Washington is a civic mess, difficult to understand and to navigate and imposing in its formality and focus.
New York is crowded, loud and expensive, sometimes scary, often overpowering and physically challenging.
Make no mistake that I love Kentucky, the dirt from which my roots sprang into a creation sturdy enough to endure half a century, and I cherish the Low Country of South Carolina, where ideas and inspiration seem to rise from the marshes like so much mist.
I couldn’t argue against the majesty of the Rockies, the magnitude of Texas, the everything-in-one-place power of California or the rocky coasts of Maine.
Each has its wonder and entrancing, seductive touch to our souls, but my top three is my top three, and I know now it always will be.
I determined that this would be my sermon last week, when my wife and I jetted away for a few days in New York City, a place we visited often (think a few times a year) before little children invaded our home, our time and our bank accounts (surely you can sympathize).
It was a week filled with all the usual stops: a Broadway show (the hilarious if sometimes uncomfortable Book of Mormon), Little Italy, Chinatown and Greenwich Village, window-shopping on 5th Avenue and a sampling of cuisines familiar and wonderfully new.
Our goal is always to invade the culture of the city, immerse ourselves in small places and unique flavors and let its depth and foundation surround us and embody us.

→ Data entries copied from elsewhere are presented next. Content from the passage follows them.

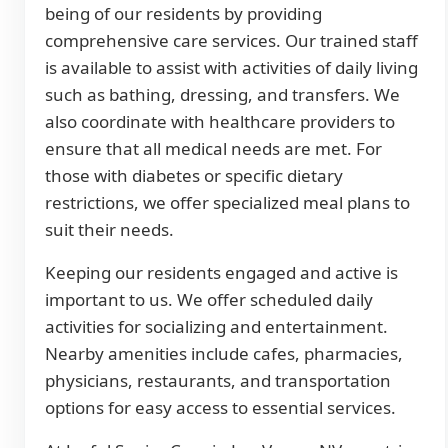
being of our residents by providing
comprehensive care services. Our trained staff
is available to assist with activities of daily living
such as bathing, dressing, and transfers. We
also coordinate with healthcare providers to
ensure that all medical needs are met. For
those with diabetes or specific dietary
restrictions, we offer specialized meal plans to
suit their needs.
Keeping our residents engaged and active is
important to us. We offer scheduled daily
activities for socializing and entertainment.
Nearby amenities include cafes, pharmacies,
physicians, restaurants, and transportation
options for easy access to essential services.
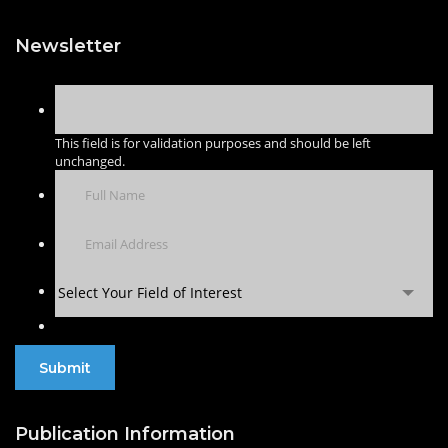
Newsletter
This field is for validation purposes and should be left
unchanged.
Select Your Field of Interest
Publication Information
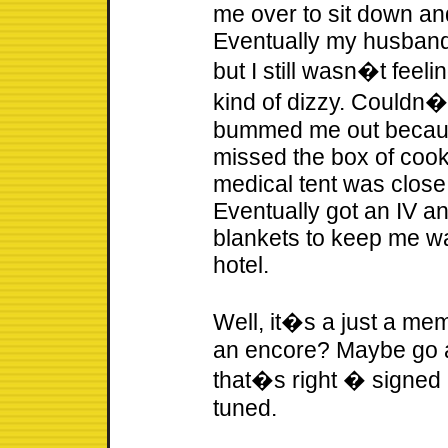
me over to sit down an
Eventually my husband
but I still wasn�t feeli
kind of dizzy. Couldn�t
bummed me out because
missed the box of coo
medical tent was close 
Eventually got an IV a
blankets to keep me wa
hotel.
Well, it�s a just a me
an encore? Maybe go a l
that�s right � signed 
tuned.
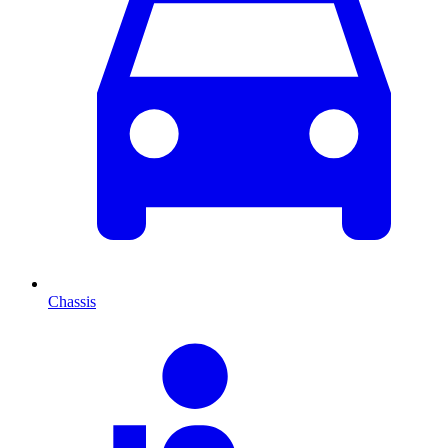
Chassis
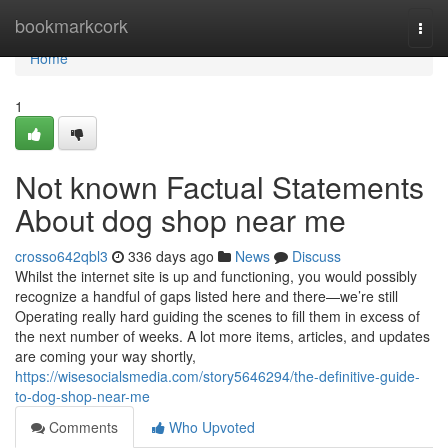
Home
bookmarkcork
Togg
navi
Home
1
Not known Factual Statements
About dog shop near me
crosso642qbl3
336 days ago
News
Discuss
Whilst the internet site is up and functioning, you would possibly
recognize a handful of gaps listed here and there—we’re still
Operating really hard guiding the scenes to fill them in excess of
the next number of weeks. A lot more items, articles, and updates
are coming your way shortly,
https://wisesocialsmedia.com/story5646294/the-definitive-guide-
to-dog-shop-near-me
Comments
Who Upvoted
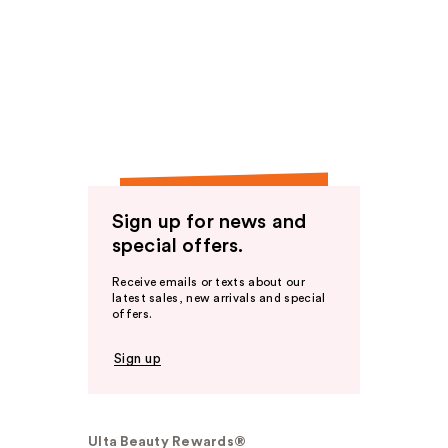
Sign up for news and
special offers.
Receive emails or texts about our
latest sales, new arrivals and special
offers.
Sign up
Ulta Beauty Rewards®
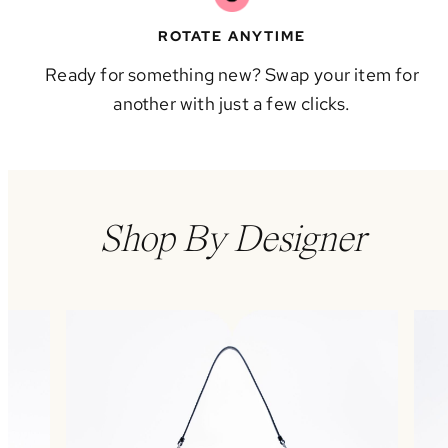
ROTATE ANYTIME
Ready for something new? Swap your item for
another with just a few clicks.
Shop By Designer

On this trip, too, we got the unique opportunity to see two of the city’s famous parades – the Parade of the Americas and the Columbus Day Parade – in whose wonderful walks north on 5th Avenue we admired waving hands, smiling faces and embracing cultures.
And we even went looking for the Occupy Wall Street people, though on Wall Street on a holiday all we saw were a few police officers, lots of barricades and one guy with a sign.
In dozens of visits for the past four decades, I have had the opportunity to spend New Year’s Eve in Time Square and have watched the Macy’s Thanksgiving Day Parade from along the route. I’ve seen the nightlife and the trends, visited all five boroughs, walked Manhattan for at least 95 blocks north from the tip and jogged across the Brooklyn Bridge. I’ve seen dozens of shows, been to Yankee and Shea stadiums and Madison Square Garden. I’ve run through Central Park and walked through the stores.
And I can’t think that I have seen half of what I want to see, need to see and would learn from seeing. As my wife says when we leave, it’s a sad thing. There is something magical about that place, a mystique for all of us.
A foonote: This visit also provided one full circle that I found an amazing lifetime link of the sort that the Chinese call “Red Threads.”
In 1975, I first flew to New York to cover a basketball player drafted No. 1 by the New York Knicks. I was scared to death as I tagged along with his agent and family. I feared my life would be lost in those canyons of concrete. We were there only one night and lodged at the old City Squire Hotel.
Last week, by sheer chance, my wife booked us into a hotel on 7th Avenue, a building that after a day or so I came to realize was the old City Squire.
If this was to be my last trip to New York, the circle was complete.
It began on an arc of fear and wonder and closed again with a stitch of unyielding attachment.